I read it again. It still sounded like bloody nonsense and it came as no surprise when I later discovered that some of the early practitioners of this off-the-road-state-of-the-art mountain bike business hailed from Marin, that deceptively normal-looking county out beyond the Golden Gate Bridge on the way up to the big redwoods, which gives shelter to more well-heeled loonies to the square mile within its confines, all of them into everything from free association in Zen to biodegradable chain cleaning fluid, than any other comparable suburban area in the entire United States.
‘Read on,’ Wanda said.
‘“You don’t have to be some gung-ho lunatic to get your kicks”,’ I read on. ‘“Take a mountain bike along the next time the family or a group of friends head off for a picnic in the woods.
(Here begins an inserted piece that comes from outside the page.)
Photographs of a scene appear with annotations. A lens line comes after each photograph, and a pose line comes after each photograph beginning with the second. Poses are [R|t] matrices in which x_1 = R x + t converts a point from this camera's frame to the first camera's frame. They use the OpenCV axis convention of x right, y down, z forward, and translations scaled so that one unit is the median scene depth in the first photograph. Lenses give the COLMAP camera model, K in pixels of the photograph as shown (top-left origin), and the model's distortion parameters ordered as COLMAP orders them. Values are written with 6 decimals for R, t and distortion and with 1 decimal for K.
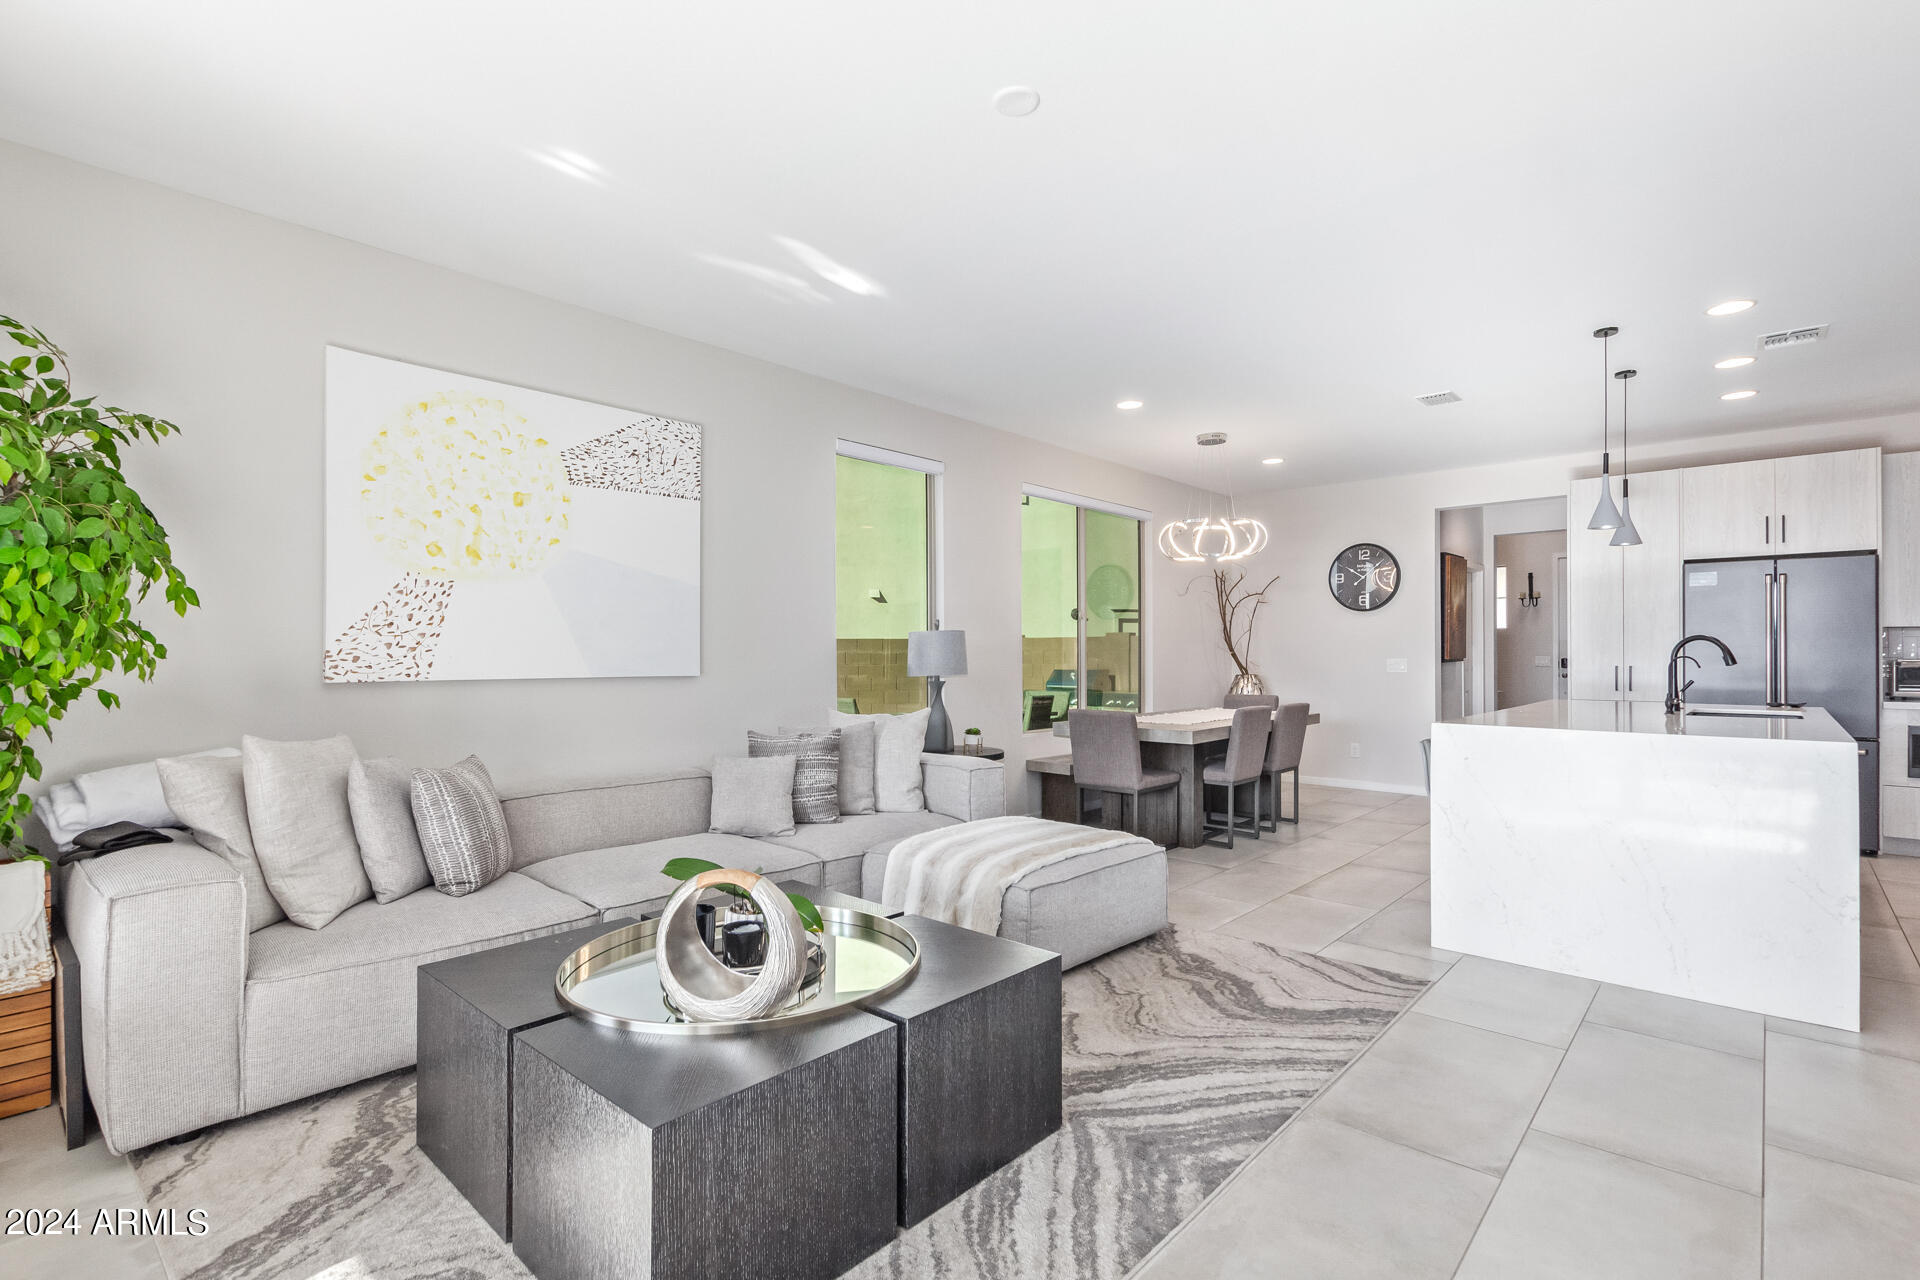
lens RADIAL K [[902.8, 0, 988.9], [0, 902.8, 647.1], [0, 0, 1]] dist [0.014262, -0.000006]
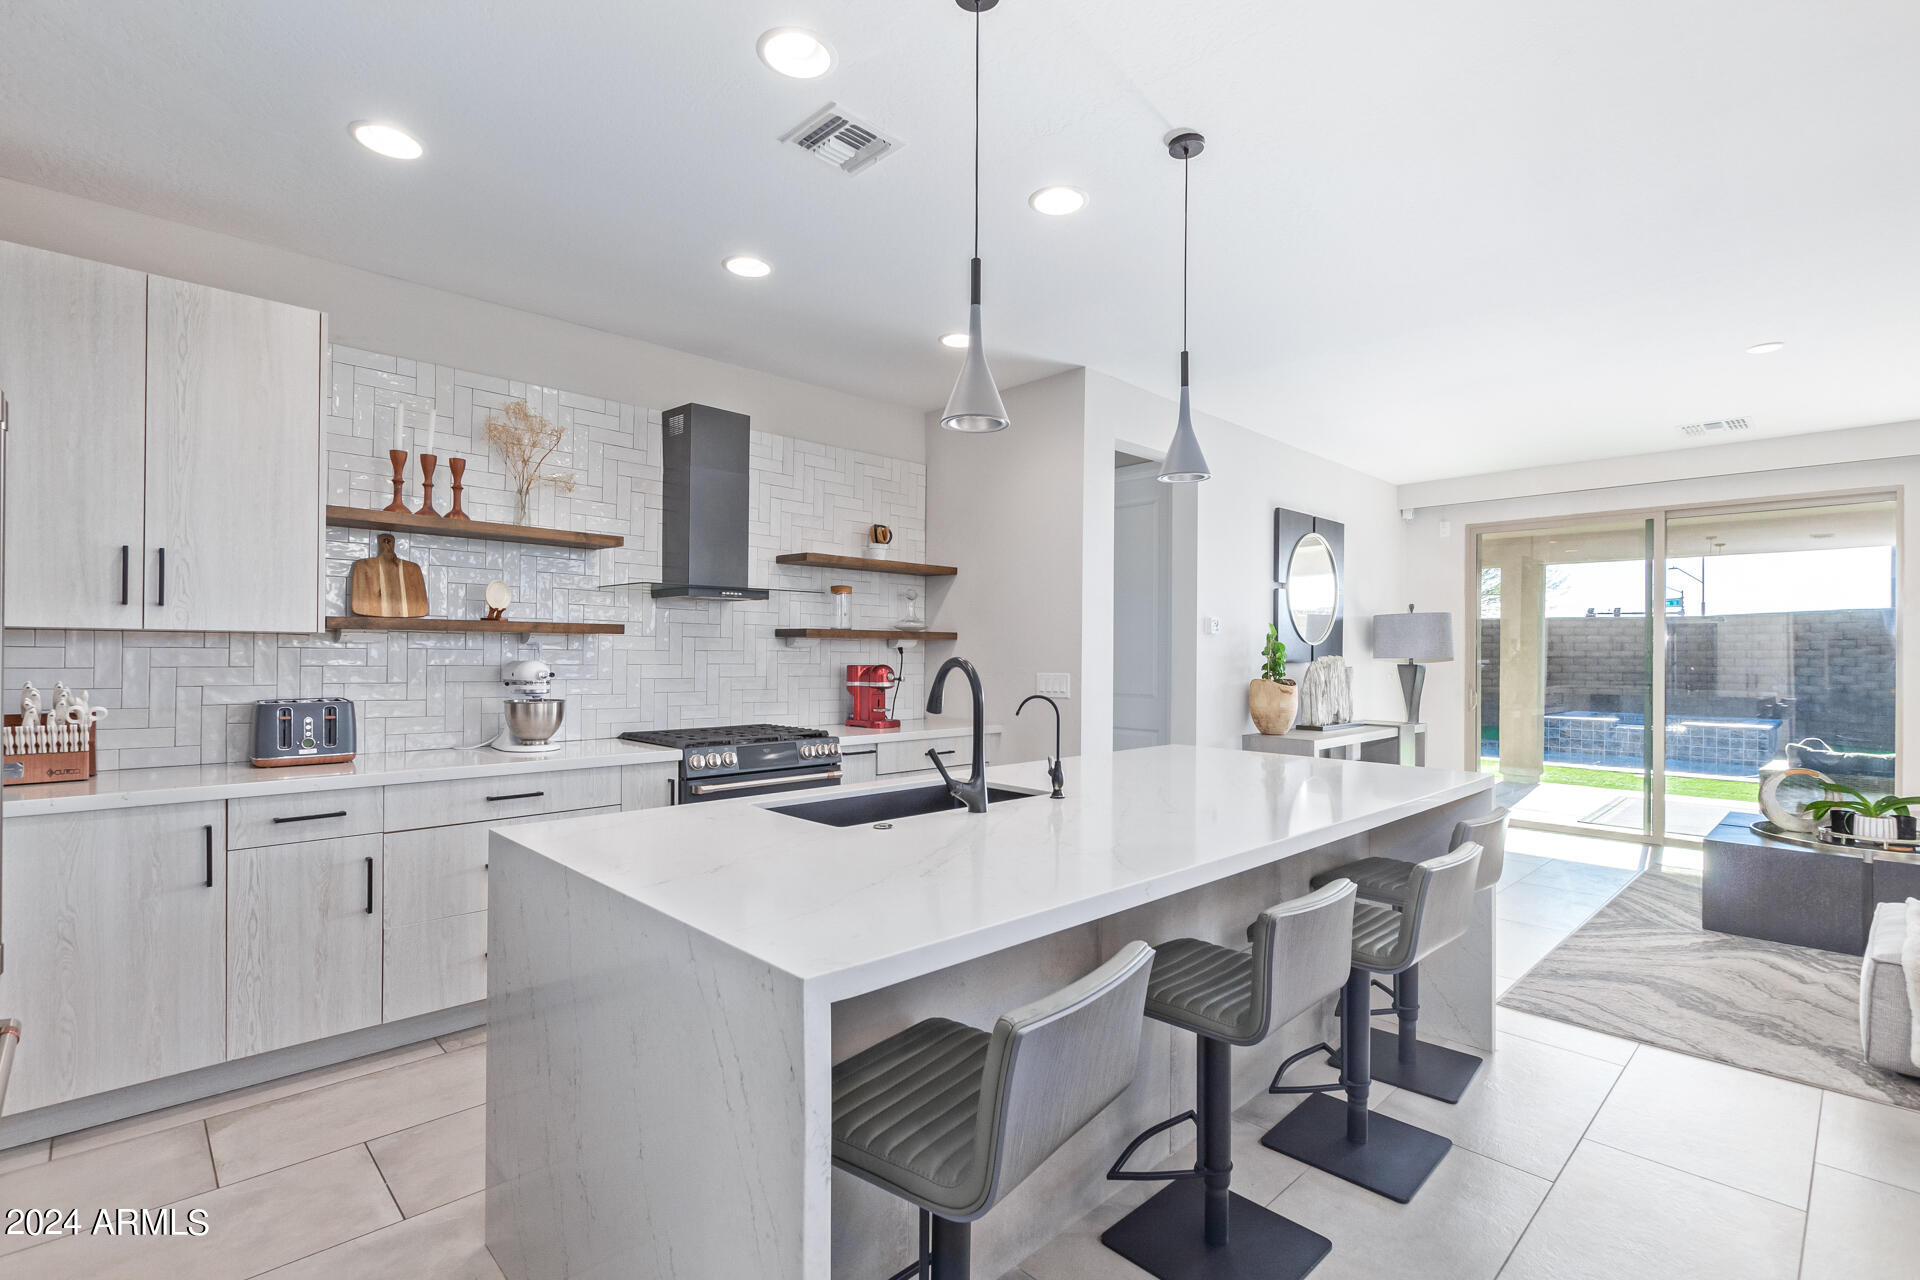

There’ll be plenty of places to put the bike through its paces and it sure beats playing Frisbee after lunch [interval while I explained the nature of this, I thought outmoded, pastime to Wanda]. Or take the bike on a trip to the seaside – rock-hopping along the beach is a blast.”’
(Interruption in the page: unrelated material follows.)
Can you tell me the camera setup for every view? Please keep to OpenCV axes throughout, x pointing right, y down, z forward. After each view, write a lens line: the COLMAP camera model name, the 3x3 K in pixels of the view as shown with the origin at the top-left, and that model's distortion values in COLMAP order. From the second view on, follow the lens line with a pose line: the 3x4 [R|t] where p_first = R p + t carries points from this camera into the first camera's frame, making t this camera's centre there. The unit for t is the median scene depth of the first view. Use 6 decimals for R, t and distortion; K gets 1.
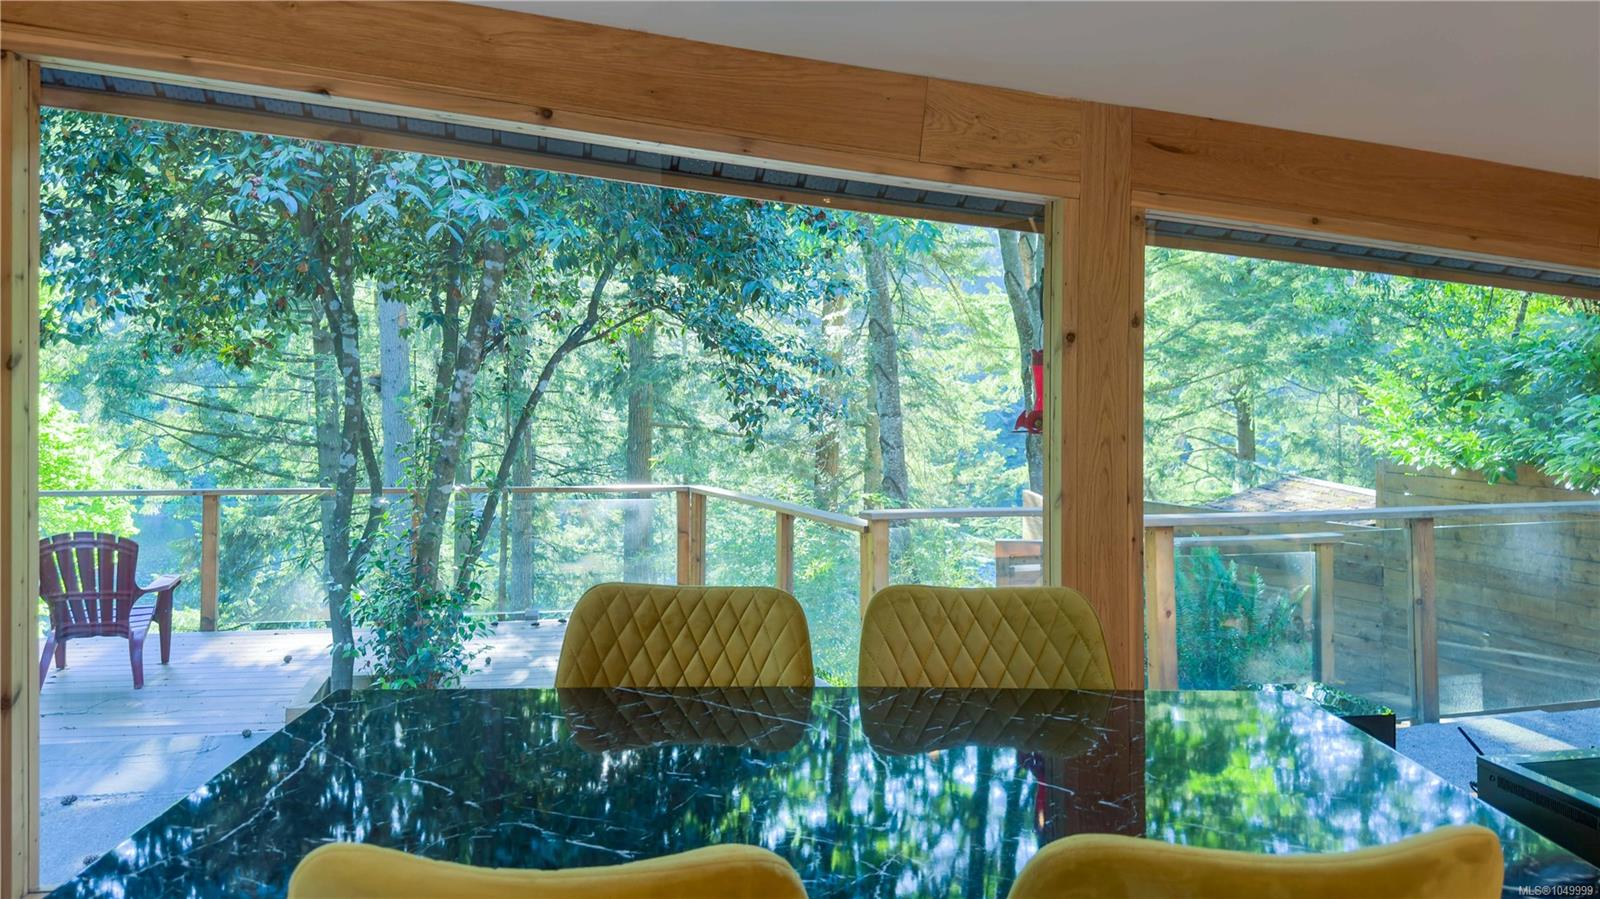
lens RADIAL K [[1149.2, 0, 800.6], [0, 1149.2, 389.3], [0, 0, 1]] dist [0.040317, -0.049293]
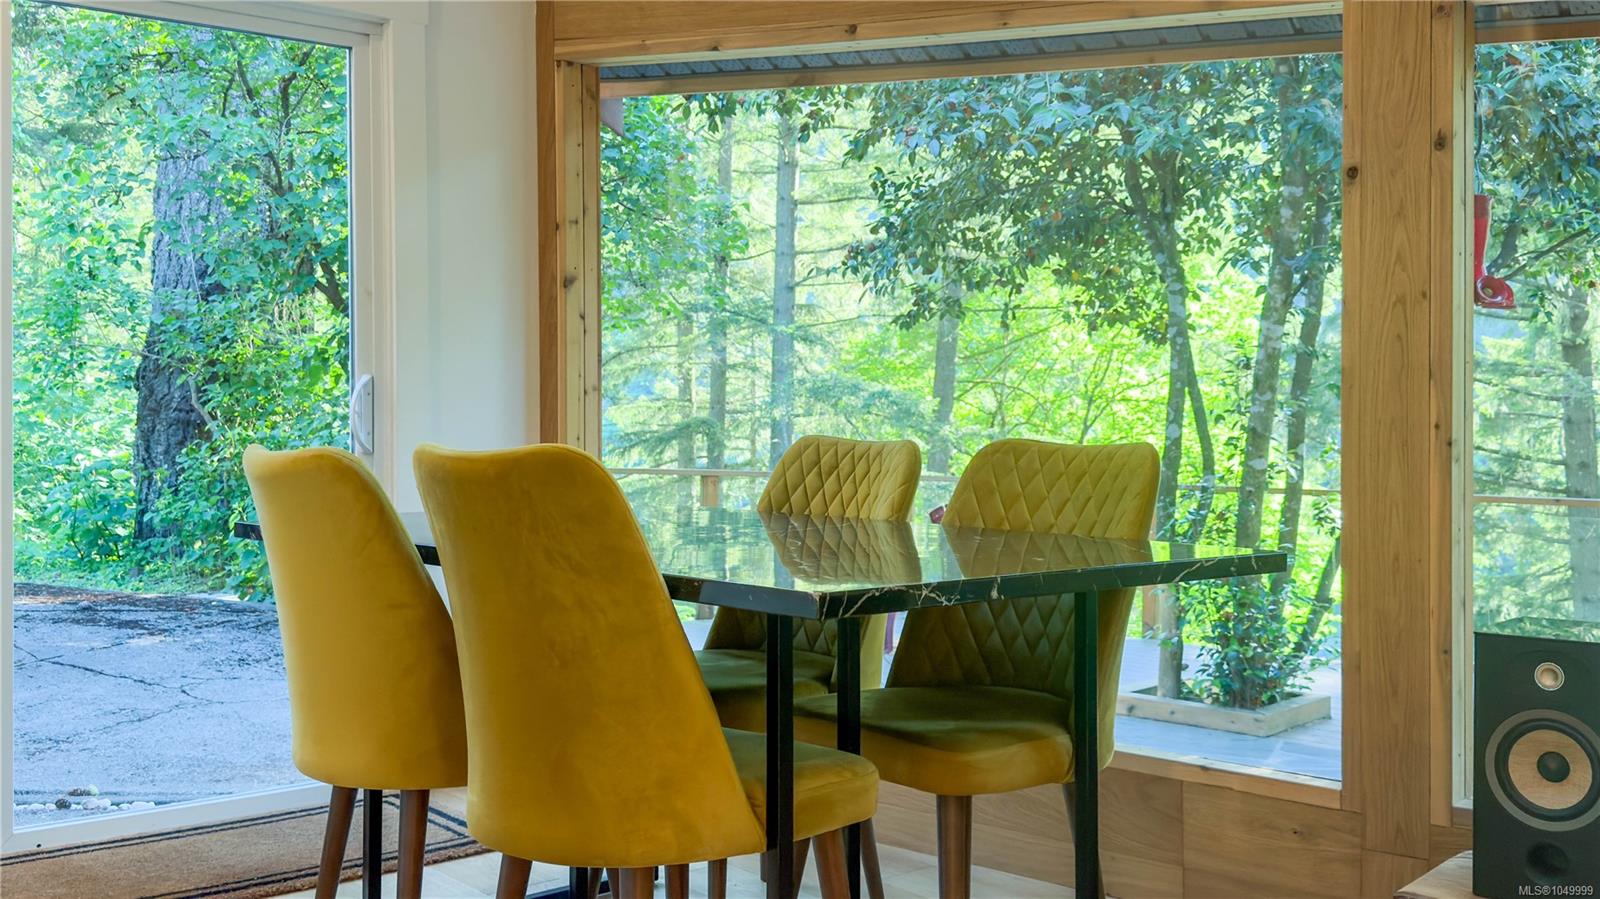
lens RADIAL K [[1594.4, 0, 772.9], [0, 1594.4, 414.3], [0, 0, 1]] dist [0.019774, 0.000000]
pose [[0.629365, -0.006640, -0.777081, 0.833376], [0.001820, 0.999973, -0.007070, 0.128278], [0.777108, 0.003035, 0.629360, -0.018117]]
‘That’s enough,’ she said in the Balkan version of her voice. ‘I can just see you on your mountain bike, a gong-ho (what is gongho?), Frisbee-playing, rock-hopping lunatic.’
‘I say,’ I said, some time later when the lights were out, ‘I hope all this isn’t going to make you lose your enthusiasm.’
‘Enthusiasm for what?’
‘For these bikes, and Ireland and everything,’ I said, lamely.
‘Not for these bikes, I haven’t,’ she said. ‘I’ve never had any. Nor for Ireland in winter. If I come it will only be to make sure you don’t get into trobble.’
‘What sort of trouble?’
‘In Ireland all sorts of trobble,’ she said, darkly.